Think you might get more replies on the bilingual board.

Good luckSmile

TiggyD · 09/05/2012 17:13

Talk one language at home and the other one out and about. He needs to be able to figure out what words go with what language.

lunar1 · 09/05/2012 18:09

My DS sorted it out himself at 3, the only problem i have now at 3.6 is he tries to speak to anyone not white in his dads language! im sure he will get it eventually

turningitaround · 09/05/2012 18:29

I'm probably going to go against the orthodoxy here, but ...
I live in an international environment where practically every child I know is at least bilingual and many, including mine, are trilingual - all sorts of language combination and all sorts of approach. Whatever people do, it always seems to work out eventually provided children get enough input in the various languages. With us, DD1 started clearly distinguishing around 3 and now (age 8) can read in all 3 languages and switch completely confidently. We speak two languages at home, and DD1 spoke a third at school for 4 years. We mostly usedl OPOL but we're not particularly rigid and do alot of code mixing (when we talk around the dinner table we often chop and change mid sentence). It's fine.

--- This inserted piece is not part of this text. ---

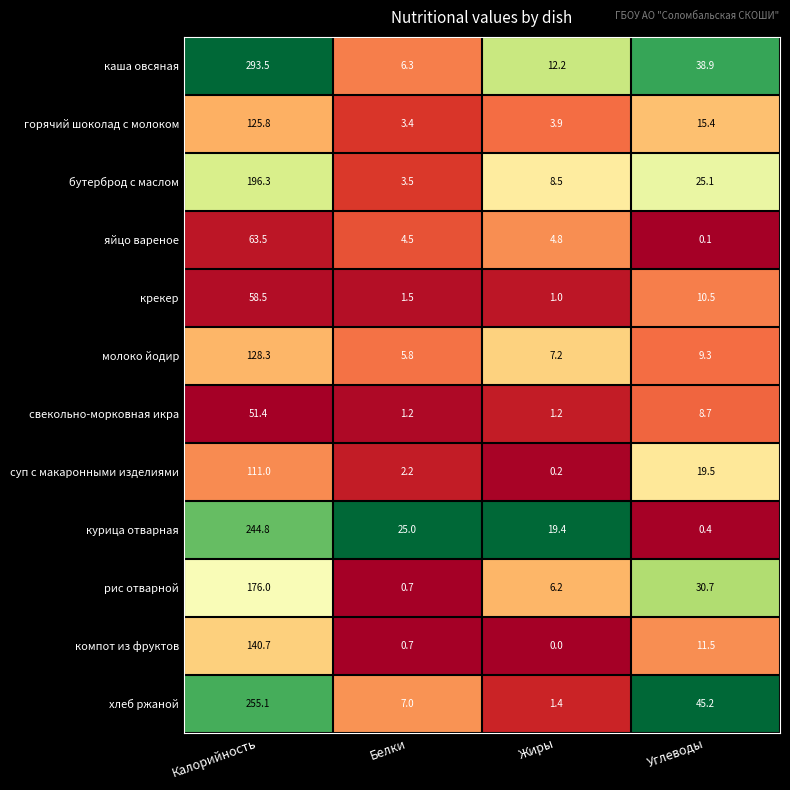

What is the maximum value shown in the chart?

293.5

Other families use different approaches and they work too. I would concentrate on ensuring enough exposure (books, 'immersion trips', dvds in both languages etc) and not worry too much about things like correction.
Thay said, when any child is learning to speak the most useful tip is to model back a standard chunk so a child pointing at a dof saying 'dog' might prompt 'yes, that's a dog', or 'me and, instinctively I would always model back in my own language, like you suggest.